— TASK GOAL —
All the entries that follow must be written out again exactly.

— EXCERPTED DATA —
· · · · · · ·

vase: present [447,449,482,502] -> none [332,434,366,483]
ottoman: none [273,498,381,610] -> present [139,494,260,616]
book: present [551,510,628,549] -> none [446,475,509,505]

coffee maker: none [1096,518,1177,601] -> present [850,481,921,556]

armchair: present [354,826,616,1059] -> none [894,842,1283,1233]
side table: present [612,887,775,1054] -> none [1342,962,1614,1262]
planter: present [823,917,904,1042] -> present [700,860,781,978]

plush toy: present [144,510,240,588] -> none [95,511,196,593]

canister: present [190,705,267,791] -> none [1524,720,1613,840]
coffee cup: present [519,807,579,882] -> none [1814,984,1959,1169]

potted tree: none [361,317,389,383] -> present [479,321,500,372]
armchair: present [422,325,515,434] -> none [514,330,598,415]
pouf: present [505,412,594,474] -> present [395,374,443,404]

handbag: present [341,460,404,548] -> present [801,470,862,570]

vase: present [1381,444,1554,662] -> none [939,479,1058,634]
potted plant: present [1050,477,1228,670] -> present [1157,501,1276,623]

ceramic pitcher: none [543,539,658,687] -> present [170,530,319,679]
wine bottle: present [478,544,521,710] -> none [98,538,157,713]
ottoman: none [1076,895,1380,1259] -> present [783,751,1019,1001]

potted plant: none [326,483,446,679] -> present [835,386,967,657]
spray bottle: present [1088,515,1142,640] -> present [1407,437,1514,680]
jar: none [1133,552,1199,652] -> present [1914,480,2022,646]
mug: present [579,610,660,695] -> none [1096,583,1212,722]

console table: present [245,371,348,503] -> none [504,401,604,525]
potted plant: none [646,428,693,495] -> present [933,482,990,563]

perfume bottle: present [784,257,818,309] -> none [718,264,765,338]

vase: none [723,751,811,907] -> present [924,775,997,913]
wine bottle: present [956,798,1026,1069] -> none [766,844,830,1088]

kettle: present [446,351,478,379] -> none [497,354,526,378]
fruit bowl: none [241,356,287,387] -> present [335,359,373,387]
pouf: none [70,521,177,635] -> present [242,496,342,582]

· · · · · · ·

— WRITTEN SOLUTION —
vase: present [447,449,482,502] -> none [332,434,366,483]
ottoman: none [273,498,381,610] -> present [139,494,260,616]
book: present [551,510,628,549] -> none [446,475,509,505]

coffee maker: none [1096,518,1177,601] -> present [850,481,921,556]

armchair: present [354,826,616,1059] -> none [894,842,1283,1233]
side table: present [612,887,775,1054] -> none [1342,962,1614,1262]
planter: present [823,917,904,1042] -> present [700,860,781,978]

plush toy: present [144,510,240,588] -> none [95,511,196,593]

canister: present [190,705,267,791] -> none [1524,720,1613,840]
coffee cup: present [519,807,579,882] -> none [1814,984,1959,1169]

potted tree: none [361,317,389,383] -> present [479,321,500,372]
armchair: present [422,325,515,434] -> none [514,330,598,415]
pouf: present [505,412,594,474] -> present [395,374,443,404]

handbag: present [341,460,404,548] -> present [801,470,862,570]

vase: present [1381,444,1554,662] -> none [939,479,1058,634]
potted plant: present [1050,477,1228,670] -> present [1157,501,1276,623]

ceramic pitcher: none [543,539,658,687] -> present [170,530,319,679]
wine bottle: present [478,544,521,710] -> none [98,538,157,713]
ottoman: none [1076,895,1380,1259] -> present [783,751,1019,1001]

potted plant: none [326,483,446,679] -> present [835,386,967,657]
spray bottle: present [1088,515,1142,640] -> present [1407,437,1514,680]
jar: none [1133,552,1199,652] -> present [1914,480,2022,646]
mug: present [579,610,660,695] -> none [1096,583,1212,722]

console table: present [245,371,348,503] -> none [504,401,604,525]
potted plant: none [646,428,693,495] -> present [933,482,990,563]

perfume bottle: present [784,257,818,309] -> none [718,264,765,338]

vase: none [723,751,811,907] -> present [924,775,997,913]
wine bottle: present [956,798,1026,1069] -> none [766,844,830,1088]

kettle: present [446,351,478,379] -> none [497,354,526,378]
fruit bowl: none [241,356,287,387] -> present [335,359,373,387]
pouf: none [70,521,177,635] -> present [242,496,342,582]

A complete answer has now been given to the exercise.